Records Management and Archives Formation Plan of FSD Appendix 6. Digital File Formats Used at the Finnish Social Science Data Archive for Different Types of Data

Initially released 5 October 2015, latest update 23 November 2022.

  • Ingest formats accepted refers to the digital file formats the Archive accepts for processing.
  • Preservation (FSD) refers to the digital file formats the Archive uses for long-term preservation.
  • Delivery to users means the file formats used in data transmission to customers through Aila Data Service.

Classification of file formats according to data types should not be strictly interpreted. Recommended formats can be used for all data types.

The Archive recommends converting files to the recommended ingest formats before deposit. Data files sent in formats other than preservation or distribution formats are converted to accepted file formats during the archiving process. The original file in another format is not retained after the archiving has been completed.

Data Types and Digital File Formats

Type of data Ingest formats accepted Preservation (FSD) Delivery to users Notes
Data matrix No restrictions
Recommended: SPSS SAV or other statistical software formats (e.g. SAS, Stata, Excel), CSV or SPSS Portable POR
CSV, SPSS Portable, (ODS) SPSS SAV, CSV, (SPSS Portable POR, ODS) Recently archived data files are delivered in SAV and CSV formats. Older SPSS Portable files will be converted to sav format in the future.
OpenDocument format (.od*) may be used as a preservation format in case the layout needs to be preserved.
The Archive is aware of the restrictions imposed by SPSS, and therefore keeps track of developments in statistical software and of the format choices made in data repositories in other countries.
Textual data, e.g. interview transcripts or responses to open-ended questions No restrictions
Recommended: plain text or widely-used office formats (e.g. docx)
UTF-8 encoded TXT or CSV, xml, html/xhtml, odt UTF-8 encoded TXT or CSV, xml, html/xhtml, odt No restrictions to using other field separators than commas in csv files (e.g. tabulator).
If the layout of the archived material or images embedded into the document need to be preserved for the material to be understood, using PDF/A or OpenDocument format is recommended.
Increased archiving of humanities data may request re-evaluation of file formats.
Internal data processing documentation - UTF-8 encoded TXT or CSV, PDF/A, odt - The program used in the processing will determine the file extension (e.g. for syntax SPS, for python source code PY etc.)
PDF/A or OpenDocument format (odt) may be used as a preservation format in case the layout needs to be preserved.
Image No restrictions
Recommended: JPEG, PNG, TIFF, SVG
JPEG, PNG, TIFF, (SVG, DNG) JPEG, PNG, (SVG) In exceptional circumstances, DNG can be considered for long-term preservation.
When the Archive digitises images, the adopted long-term preservation format is TIFF or DNG. The Archive takes into account the up-to-date digitisation guidelines.
The SVG-format is used for vector images.
Animated GIF files can be converted either into video or to a series of PNG images.
Camera RAW formats are generally not accepted.

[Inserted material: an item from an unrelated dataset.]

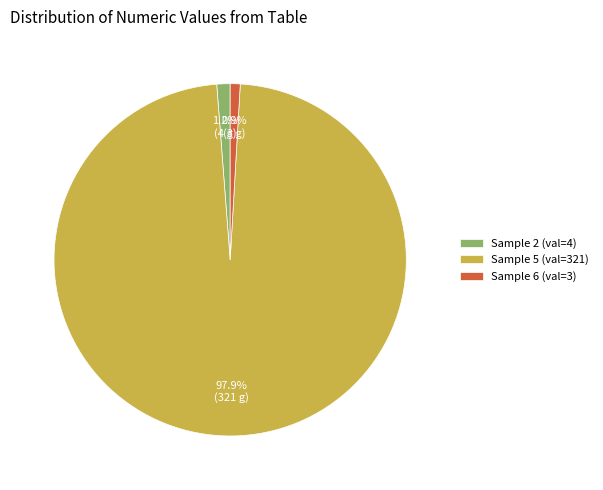

Is the sum of Sample 2 (val=4) and Sample 6 (val=3) greater than half?

No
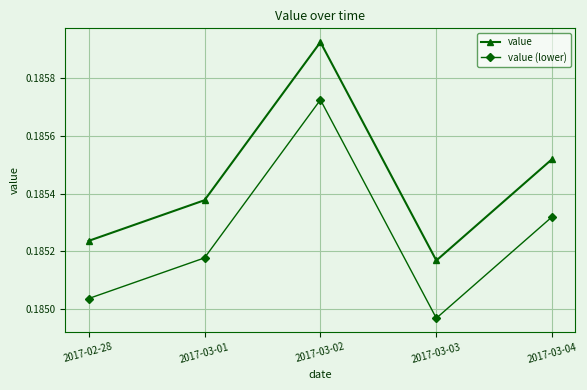

How many lines are shown in the chart?

2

Note: The Archive is able to ingest all Adobe file formats, but recomments open formats instead.
Audio No restrictions
Recommended: FLAC, WAV
FLAC, (MP3) FLAC, MP3 The Archive keeps track of audio format recommendations and changes formats if needed.
MP3 is accepted as a long-term preservation format only if the original material was in this format.
Video No restrictions
Recommended: MPEG-4 H.264
MPEG-4 H.264, (JPEG 2000) MPEG-4 H.264 The formats recommended/accepted for video may change. They will be reviewed as soon as there is need.
The JPEG 2000 sequence is preserved as is and not converted to another format.
Compression level is decided on a case-by-case basis. Archival and dissemination information packages (AIP and DIP) of a dataset may differ in compression level, resolution and format.
Geographic information Dealt with case-by-case Dealt with case-by-case Same as the preservation format Any geospatial information related to the data are dealt with on a case-by-case basis, taking into account the specifications provided by the national digital long-term preservation solution. GeoTIFF-files can be deposited and preserved as TIFF-files.